2. Apply softmax to the above.

Visual representation:

![attention scores](img/attention-scores.png)

The code for the computation described above:

In [173]:
import torch.nn.functional as F

attention_weights_2 = F.softmax(omega_2 / d_k**0.5, dim=0)
print(attention_weights_2)

tensor([0.2912, 0.0106, 0.0982, 0.0625, 0.4917, 0.0458],
       grad_fn=<SoftmaxBackward0>)


### 5. Context vector

And now the value vectors $v^{(i)}$ finally come into play. We will use them to compute a context vector $z^{(2)}$ for current input $x^{(2)}$ and current query $q^{(2)}$:
$$
z^{(2)} = \sum\limits_{j=1}^T \alpha_{2,j} v^{(j)}
$$

![context_vector](img/context-vector.png)

The code:

In [174]:
context_vector_2 = attention_weights_2.matmul(values)

print(context_vector_2.shape)
print(context_vector_2)

torch.Size([28])
tensor([-1.5993,  0.0156,  1.2670,  0.0032, -0.6460, -1.1407, -0.4908, -1.4632,
         0.4747,  1.1926,  0.4506, -0.7110,  0.0602,  0.7125, -0.1628, -2.0184,
         0.3838, -2.1188, -0.8136, -1.5694,  0.7934, -0.2911, -1.3640, -0.2366,
        -0.9564, -0.5265,  0.0624,  1.7084], grad_fn=<SqueezeBackward4>)
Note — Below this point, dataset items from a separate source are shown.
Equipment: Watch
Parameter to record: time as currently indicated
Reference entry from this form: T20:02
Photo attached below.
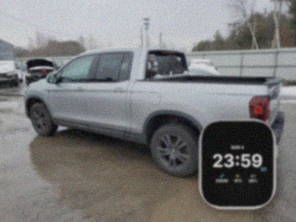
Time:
T23:59
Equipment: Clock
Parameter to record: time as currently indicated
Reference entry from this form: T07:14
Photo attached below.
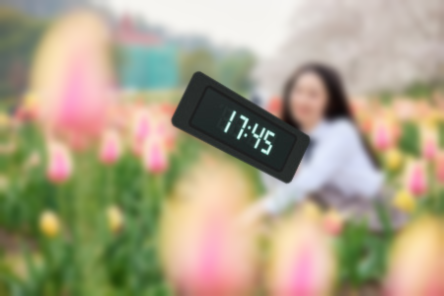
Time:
T17:45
To summarize, below are the computations and dimensions of different tensors involved in the process:

![summary](img/summary.png)

### 6. Multi-head attention

So far we've implemented single-head attention model. "Single-head" means that we utilized a single set of (query, key, value) matrices:

![single-head](img/single-head.png)

In multi-head attention, we use several sets of such matrices. This is similar to using multiple kernels (or filters) in convolutional neural networks:

![multi-head](img/multi-head.png)

Let's suppose we have $h=3$ attention heads. In code this will be:

In [175]:
h = 3
multihead_W_query = torch.nn.Parameter(torch.rand(h, d_q, d))
multihead_W_key = torch.nn.Parameter(torch.rand(h, d_k, d))
multihead_W_value = torch.nn.Parameter(torch.rand(h, d_v, d))

Let's again consider $x^{(2)}$. Each query element will now be $3 \times d_q$-dimensional:

In [176]:
multihead_query_2 = multihead_W_query.matmul(x_2)
print(multihead_query_2.shape)

torch.Size([3, 24])


Key and value sequences are obtained via:

In [177]:
multihead_key_2 = multihead_W_key.matmul(x_2)
multihead_value_2 = multihead_W_value.matmul(x_2)

We need *all* key and value elements in order to compute attention scores for the second input element. So we first need to expand the input sequence embeddings to size 3:

In [178]:
stacked_inputs = embedded_sentence.T.repeat(3, 1, 1)
print(stacked_inputs.shape)

torch.Size([3, 16, 6])


Now we compute *all* keys and values via PyTorch's batch matrix multiplication:

In [179]:
multihead_keys = torch.bmm(multihead_W_key, stacked_inputs)
multihead_values = torch.bmm(multihead_W_value, stacked_inputs)
print("multihead_keys.shape:", multihead_keys.shape)
print("multihead_values.shape:", multihead_values.shape)

multihead_keys.shape: torch.Size([3, 24, 6])
multihead_values.shape: torch.Size([3, 28, 6])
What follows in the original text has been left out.